Appellant’s reliance on Hall misplaced. We note that the court of criminal
appeals limited its holding to the facts of that particular case, and the LIDAR
6
technology at issue in Hall is markedly different from the radar technology utilized
by Deputy Goodney in the present case. See id. (“Our holding today is limited to
the facts of this case.”); Hall, 264 S.W.3d at 349–50 & n.1 (differentiating between
technologies). Further, the court repeatedly emphasized in reaching its decision in
Hall that the law enforcement officer “relied solely on LIDAR technology” in
making his determination that the defendant was speeding. Hall, 297 S.W.3d at
298.
In contrast, here, Deputy Goodney testified that he personally saw appellant
traveling at an “[e]xcessive speed,” 107 mph in a sixty-five mph zone. He then
“paced” appellant driving ninety-five mph, using his patrol car’s radar device and a
separate, independent GPS device. In other words, Goodney did not develop his
reasonable suspicion that appellant had committed a traffic violation based solely
on his patrol car’s radar device.
Deputy Goodney’s observation of appellant’s speeding was alone sufficient
to justify the traffic stop. See Icke v. State, 36 S.W.3d 913, 915–16 (Tex. App.—
Houston [1st Dist.] 2001, pet. ref’d); see also Dillard v. State, 550 S.W.2d 45, 53
(Tex. Crim. App. 1977) (holding officer had reasonable suspicion defendant
speeding based on his testimony defendant “seemed to be travelling at an
exceptionally high rate of speed” (internal quotations omitted)); McAfee v. State,
204 S.W.3d 868, 870 (Tex. App.—Corpus Christi 2006, pet. ref’d) (holding
7
officer’s visual observation provided reasonable suspicion defendant speeding);
Hesskew v. Tex. Dep’t of Pub. Safety, 144 S.W.3d 189, 191 (Tex. App.—Tyler
2004, no pet.) (“When a law enforcement officer observes a vehicle traveling what
he believes to be fifteen miles over the posted speed limit, a traffic stop is
justified.”). And the evidence supports the trial court’s implied finding that
Goodney had reasonable suspicion to stop appellant for violating the law. 2
Accordingly, we hold that the trial court did not err in denying appellant’s
motion to suppress evidence.
We overrule appellant’s sole issue.
Conclusion
We affirm the judgment of the trial court.
Terry Jennings
Justice
Panel consists of Justices Jennings, Massengale, and Lloyd.
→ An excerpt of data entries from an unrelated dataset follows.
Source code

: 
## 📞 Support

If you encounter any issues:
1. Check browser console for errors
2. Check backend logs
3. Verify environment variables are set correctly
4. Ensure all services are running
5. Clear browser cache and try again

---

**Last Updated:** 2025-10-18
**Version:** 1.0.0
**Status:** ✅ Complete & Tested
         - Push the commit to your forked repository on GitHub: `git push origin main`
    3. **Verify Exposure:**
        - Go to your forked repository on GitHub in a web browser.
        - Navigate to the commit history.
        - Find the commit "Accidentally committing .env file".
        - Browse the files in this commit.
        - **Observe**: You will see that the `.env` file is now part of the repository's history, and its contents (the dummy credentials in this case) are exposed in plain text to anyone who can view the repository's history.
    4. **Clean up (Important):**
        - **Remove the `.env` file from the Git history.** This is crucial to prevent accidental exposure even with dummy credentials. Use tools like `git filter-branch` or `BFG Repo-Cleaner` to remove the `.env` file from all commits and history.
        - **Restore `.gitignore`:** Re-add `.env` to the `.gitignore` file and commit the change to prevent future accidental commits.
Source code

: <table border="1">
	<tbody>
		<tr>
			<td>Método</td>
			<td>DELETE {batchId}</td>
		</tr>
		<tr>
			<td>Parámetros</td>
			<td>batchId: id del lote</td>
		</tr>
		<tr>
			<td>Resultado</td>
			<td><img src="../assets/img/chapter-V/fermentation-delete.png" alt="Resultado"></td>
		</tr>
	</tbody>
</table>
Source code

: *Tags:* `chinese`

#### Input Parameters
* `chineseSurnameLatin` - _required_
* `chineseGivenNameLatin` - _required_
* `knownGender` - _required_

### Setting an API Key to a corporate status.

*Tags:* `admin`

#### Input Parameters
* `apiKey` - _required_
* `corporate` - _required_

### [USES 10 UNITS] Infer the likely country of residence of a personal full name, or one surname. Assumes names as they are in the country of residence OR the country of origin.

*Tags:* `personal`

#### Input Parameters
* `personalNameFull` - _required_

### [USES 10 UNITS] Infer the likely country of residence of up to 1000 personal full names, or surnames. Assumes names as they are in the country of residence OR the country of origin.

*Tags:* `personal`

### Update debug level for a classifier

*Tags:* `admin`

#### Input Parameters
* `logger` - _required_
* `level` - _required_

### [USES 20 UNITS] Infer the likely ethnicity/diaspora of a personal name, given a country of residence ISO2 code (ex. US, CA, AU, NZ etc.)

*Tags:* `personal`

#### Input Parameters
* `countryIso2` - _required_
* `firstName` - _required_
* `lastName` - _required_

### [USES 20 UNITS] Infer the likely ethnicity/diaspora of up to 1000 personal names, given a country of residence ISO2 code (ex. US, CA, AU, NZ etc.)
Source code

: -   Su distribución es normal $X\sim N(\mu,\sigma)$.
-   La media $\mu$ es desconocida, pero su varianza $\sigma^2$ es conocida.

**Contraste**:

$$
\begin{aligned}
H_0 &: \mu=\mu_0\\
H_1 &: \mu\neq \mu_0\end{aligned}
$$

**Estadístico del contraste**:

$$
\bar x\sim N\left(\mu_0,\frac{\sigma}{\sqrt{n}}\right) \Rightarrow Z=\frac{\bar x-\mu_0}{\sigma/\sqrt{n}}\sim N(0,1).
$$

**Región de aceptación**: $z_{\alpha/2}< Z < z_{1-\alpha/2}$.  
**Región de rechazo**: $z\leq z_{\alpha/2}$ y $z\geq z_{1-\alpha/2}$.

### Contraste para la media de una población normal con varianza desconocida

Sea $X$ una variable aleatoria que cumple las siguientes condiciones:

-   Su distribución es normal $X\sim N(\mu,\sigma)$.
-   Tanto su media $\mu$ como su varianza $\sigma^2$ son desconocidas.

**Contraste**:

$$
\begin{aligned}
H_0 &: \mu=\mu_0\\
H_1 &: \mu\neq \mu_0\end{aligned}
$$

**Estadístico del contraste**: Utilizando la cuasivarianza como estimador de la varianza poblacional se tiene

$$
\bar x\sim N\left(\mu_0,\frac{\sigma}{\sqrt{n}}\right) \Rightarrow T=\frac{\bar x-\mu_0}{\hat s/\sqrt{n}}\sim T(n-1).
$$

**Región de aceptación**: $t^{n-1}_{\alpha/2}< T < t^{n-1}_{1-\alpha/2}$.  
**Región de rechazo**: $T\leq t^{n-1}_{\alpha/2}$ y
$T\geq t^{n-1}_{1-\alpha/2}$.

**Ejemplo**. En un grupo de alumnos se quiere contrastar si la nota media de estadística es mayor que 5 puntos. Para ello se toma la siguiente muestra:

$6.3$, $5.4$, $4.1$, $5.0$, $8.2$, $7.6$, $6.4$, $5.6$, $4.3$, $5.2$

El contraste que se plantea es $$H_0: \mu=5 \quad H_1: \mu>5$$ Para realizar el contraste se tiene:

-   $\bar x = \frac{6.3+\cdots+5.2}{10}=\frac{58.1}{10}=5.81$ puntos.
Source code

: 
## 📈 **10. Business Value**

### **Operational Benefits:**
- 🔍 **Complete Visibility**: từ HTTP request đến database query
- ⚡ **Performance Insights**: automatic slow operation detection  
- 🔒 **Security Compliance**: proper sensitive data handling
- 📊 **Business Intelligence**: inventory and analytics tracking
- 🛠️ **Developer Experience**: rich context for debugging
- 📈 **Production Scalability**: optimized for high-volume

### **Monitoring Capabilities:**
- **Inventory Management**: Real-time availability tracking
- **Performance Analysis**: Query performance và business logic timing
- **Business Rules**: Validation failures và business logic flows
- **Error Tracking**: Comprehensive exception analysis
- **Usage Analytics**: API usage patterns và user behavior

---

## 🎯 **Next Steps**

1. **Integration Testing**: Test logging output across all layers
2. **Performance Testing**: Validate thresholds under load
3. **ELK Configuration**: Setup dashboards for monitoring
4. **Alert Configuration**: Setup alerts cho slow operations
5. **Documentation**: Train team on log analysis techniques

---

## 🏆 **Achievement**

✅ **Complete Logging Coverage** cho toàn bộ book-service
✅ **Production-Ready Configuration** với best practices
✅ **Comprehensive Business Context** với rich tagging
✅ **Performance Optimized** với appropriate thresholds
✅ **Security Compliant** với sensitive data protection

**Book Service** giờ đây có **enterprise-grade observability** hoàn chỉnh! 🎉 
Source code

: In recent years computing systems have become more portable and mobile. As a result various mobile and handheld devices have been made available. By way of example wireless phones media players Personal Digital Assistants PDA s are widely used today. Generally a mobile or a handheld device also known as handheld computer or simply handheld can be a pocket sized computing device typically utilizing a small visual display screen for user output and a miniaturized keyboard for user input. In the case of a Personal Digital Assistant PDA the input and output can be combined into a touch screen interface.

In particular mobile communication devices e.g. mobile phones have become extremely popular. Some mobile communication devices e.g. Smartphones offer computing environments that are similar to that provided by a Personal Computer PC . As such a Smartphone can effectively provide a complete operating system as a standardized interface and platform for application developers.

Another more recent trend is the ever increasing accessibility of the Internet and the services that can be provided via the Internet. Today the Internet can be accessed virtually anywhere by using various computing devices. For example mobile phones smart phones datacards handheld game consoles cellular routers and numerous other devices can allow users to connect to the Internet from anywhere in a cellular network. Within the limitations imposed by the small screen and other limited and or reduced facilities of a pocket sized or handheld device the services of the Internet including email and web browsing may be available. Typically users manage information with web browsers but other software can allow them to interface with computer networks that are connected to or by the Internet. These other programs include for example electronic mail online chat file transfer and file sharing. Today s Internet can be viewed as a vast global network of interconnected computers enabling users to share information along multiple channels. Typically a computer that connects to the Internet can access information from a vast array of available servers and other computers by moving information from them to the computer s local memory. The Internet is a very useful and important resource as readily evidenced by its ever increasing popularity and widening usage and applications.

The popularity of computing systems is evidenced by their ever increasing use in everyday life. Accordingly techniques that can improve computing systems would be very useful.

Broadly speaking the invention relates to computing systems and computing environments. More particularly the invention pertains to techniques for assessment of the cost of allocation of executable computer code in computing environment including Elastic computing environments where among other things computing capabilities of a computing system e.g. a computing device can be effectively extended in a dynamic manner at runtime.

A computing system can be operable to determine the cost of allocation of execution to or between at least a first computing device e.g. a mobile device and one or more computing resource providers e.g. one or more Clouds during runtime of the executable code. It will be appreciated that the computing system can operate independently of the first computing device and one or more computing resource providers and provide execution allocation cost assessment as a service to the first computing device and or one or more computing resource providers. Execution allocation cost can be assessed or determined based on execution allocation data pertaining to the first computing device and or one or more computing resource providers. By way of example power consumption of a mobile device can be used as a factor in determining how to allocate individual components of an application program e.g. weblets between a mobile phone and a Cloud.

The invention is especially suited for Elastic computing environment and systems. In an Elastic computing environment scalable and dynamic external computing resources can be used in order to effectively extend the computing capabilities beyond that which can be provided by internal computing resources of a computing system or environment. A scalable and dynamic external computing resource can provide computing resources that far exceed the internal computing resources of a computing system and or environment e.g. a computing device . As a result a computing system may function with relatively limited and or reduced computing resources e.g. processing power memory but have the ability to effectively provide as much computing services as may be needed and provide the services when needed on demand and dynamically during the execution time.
Do not publish. TEX. R. APP. P. 47.2(b).
2
Having concluded that Deputy Goodney had reasonable suspicion that appellant
was speeding, it is not necessary for us to address the evidence concerning the
other traffic violations challenged by appellant. See Hesskew v. Tex. Dep’t of Pub.
Safety, 144 S.W.3d 189, 192 (Tex. App.—Tyler 2004, no pet.).